The ANA Messenger: Social Development Edition 2013
Native Hawaiian Nonprofit Provides Culturally-Adapted Relationship Education
Keiki O Ka ‘Āina Family Learning Centers (KOKA) is a Native Hawaiian nonprofit organization established in 1996. KOKA’s mission is to build strong communities by building strong families within the context of Hawaiian culture, values, and traditions.
The organization addresses issues among the Native population in Hawaii adversely affecting the development and well-being of Native Hawaiian children. KOKA recognized the need to create and implement a healthy relationship curriculum effective and culturally appropriate for Native Hawaiian families. The target population for the Ho’ohiki Pilina Project included married couples, single parents, pregnant teens in public high schools, at-risk middle school students, parents incarcerated in both the men’s and women’s correctional facilities, and youth in the Hawaii Youth Correctional Facility. The purpose of this project was to provide Native Hawaiian families with access to effective and culturally competent marriage education and resources, resulting in healthy relationships and stable marriages for Native Hawaiians.

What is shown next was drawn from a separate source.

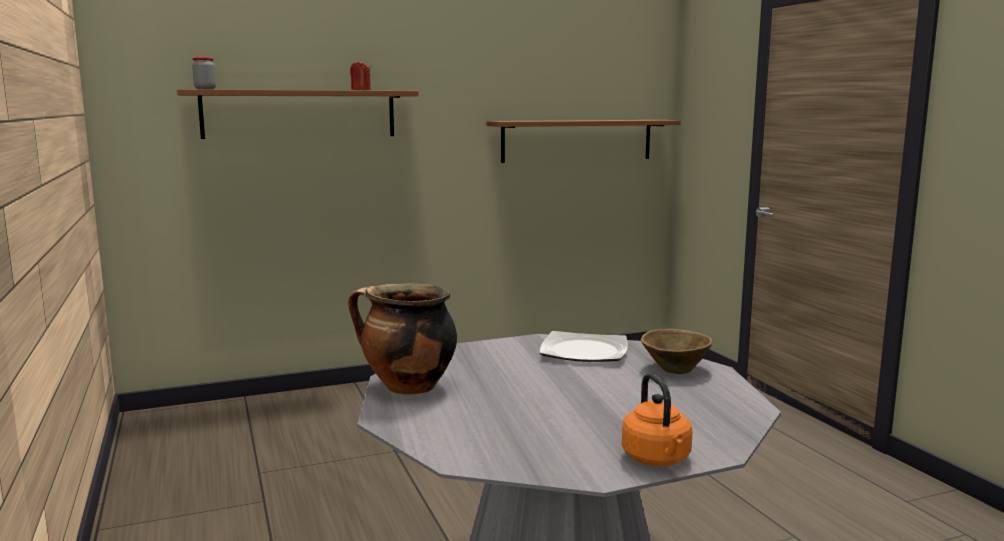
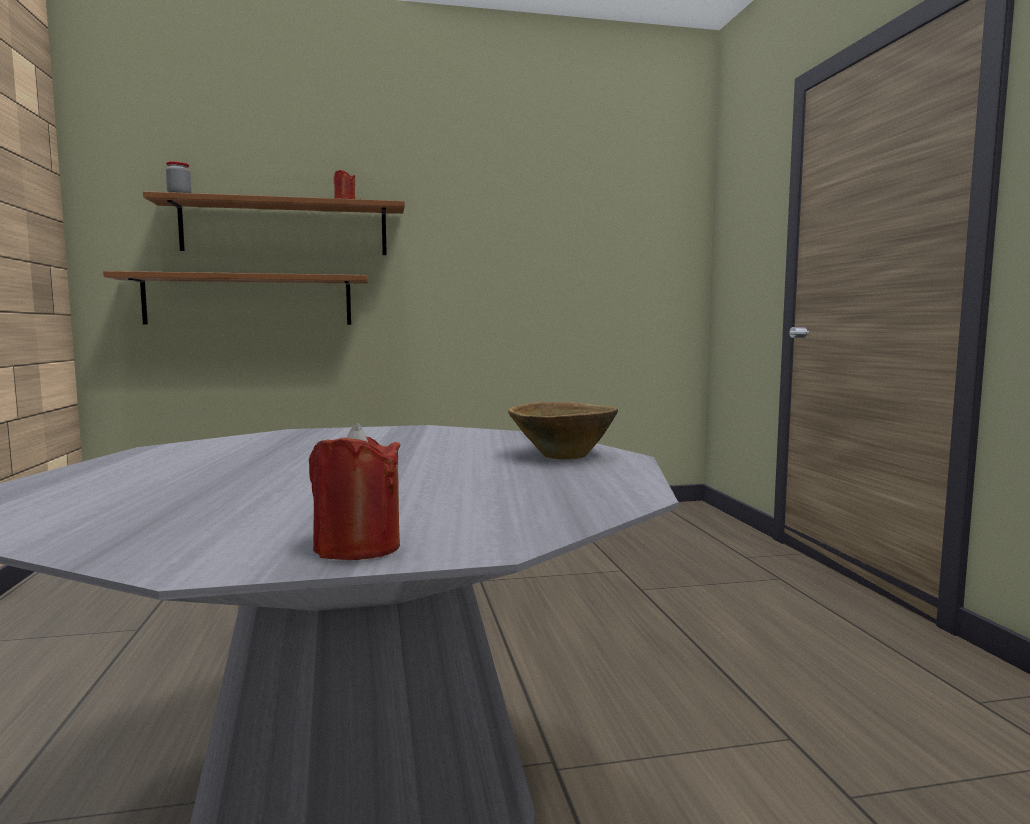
camera: 10 degrees right, 5 degrees down
cooking pot [348,283,457,395] -> none
brown shelf [486,120,681,163] -> brown shelf moved to [103,271,368,325]
plate [539,331,628,362] -> none
orange kettle [622,373,692,466] -> red candle [309,423,400,560]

Project staff adapted the “Loving Couples, Loving Children” curriculum by incorporating Native Hawaiian values, and added components on financial literacy, parenting together for success, and military deployment and reunification. Eight facilitators received training to implement the curriculum, and provided workshops to 132 Native Hawaiian couples, over 100 incarcerated women, 20 Native teenage mothers and fathers at a local high school, multiple classes of high-risk youth in public middle and high schools, and 13 girls and 9 boys in the Hawaii Youth Correctional Facility. Over five years, a total of 775 people, including 386 families, successfully completed curriculum sessions.
Facilitators reported seeing considerable positive changes in participants. Many couples stated the classes saved their marriages and families, and the training increased participants’ skills to maintain healthy relationships. The deployment and reunification component was greatly needed by military families as nothing like this had previously existed. Women transitioning out of prison also now have the skills to be reunified with their families; those who participated learned to value themselves and set boundaries. Furthermore, tools in the curriculum, such as preventing harmful fights, helped students more effectively interact with teachers and family members. Most importantly, children of couples who participated will now have positive relationship role models, and the Native Hawaiian community has embraced healthy relationship education based in their cultural values.